QUESTIONS ON THE MATERIAL.
1. Reproduce the part of the passage on John Hancock starting at "John Hancock (1737-1793)The" and ending at "of British tyranny.".
2. Translate this sentence from the passage on John Hancock into Spanish: "Because of his position, it was his official duty to sign the document first—but not necessarily as dramatically as he did."
*** Opening of PASSAGE PROVIDED ***
John Hancock (1737-1793)The
third president was a patriot, rebel leader, merchant who signed his
name into immortality in giant strokes on the Declaration of
Independence on July 4, 1776. The boldness of his signature has made it
live in American minds as a perfect expression of the strength and
freedom—and defiance—of the individual in the face of British tyranny.
As President of the Continental Congress during two widely spaced
terms—the first from May 24 1775 to October 30 1777 and the second from
November 23 1885 to June 5, 1786—Hancock was the presiding officer when
the members approved the Declaration of Independence. Because of his
position, it was his official duty to sign the document first—but not
necessarily as dramatically as he did. Hancock figured prominently in
another historic event—the battle at Lexington: British troops who
fought there April 10, 1775, had known Hancock and Samuel Adams were in
Lexington and had come there to capture these rebel leaders. And the two
would have been captured, if they had not been warned by Paul Revere.
*** Close of PASSAGE PROVIDED ***
*** Opening of DATA SEGMENT ***
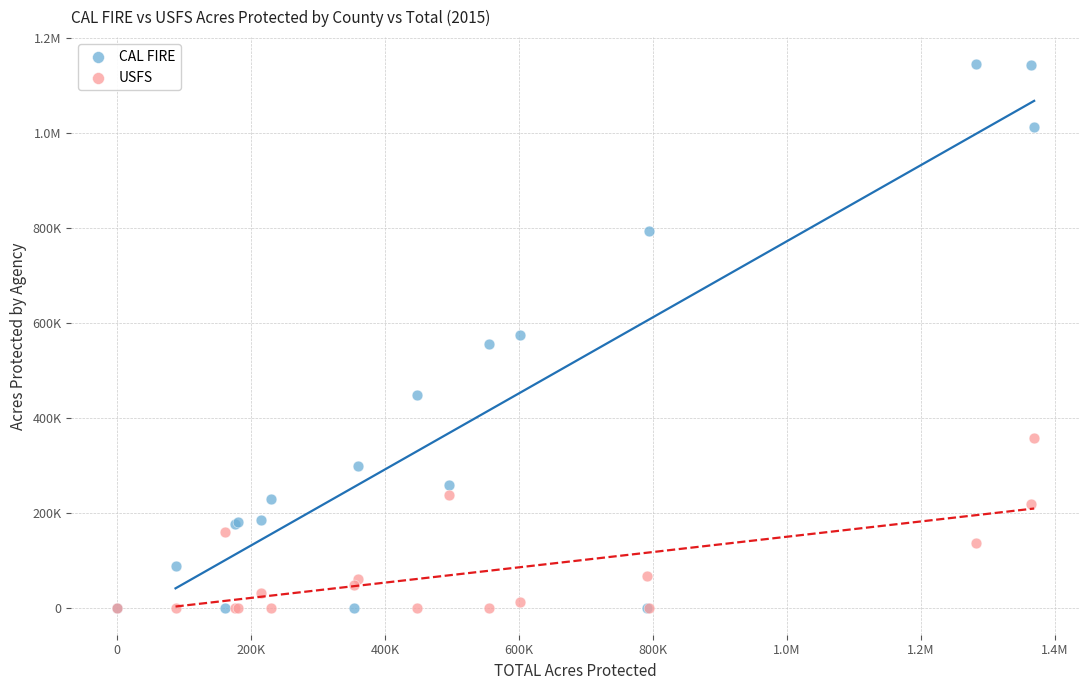

What are all the series names shown in the legend?

CAL FIRE, USFS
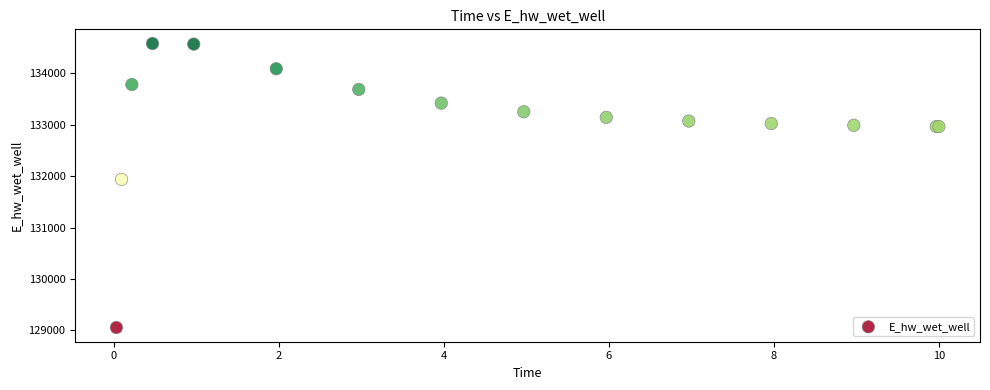

What Y value in the scatter plot is closest to 131817?

131937.2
*** Close of DATA SEGMENT ***
TASK-BY-TASK OUTPUTS.
1.
John Hancock (1737-1793)The
third president was a patriot, rebel leader, merchant who signed his
name into immortality in giant strokes on the Declaration of
Independence on July 4, 1776. The boldness of his signature has made it
live in American minds as a perfect expression of the strength and
freedom—and defiance—of the individual in the face of British tyranny.

2. Debido a su cargo, era su deber oficial firmar el documento en primer lugar, pero no necesariamente de una manera tan dramática como lo hizo.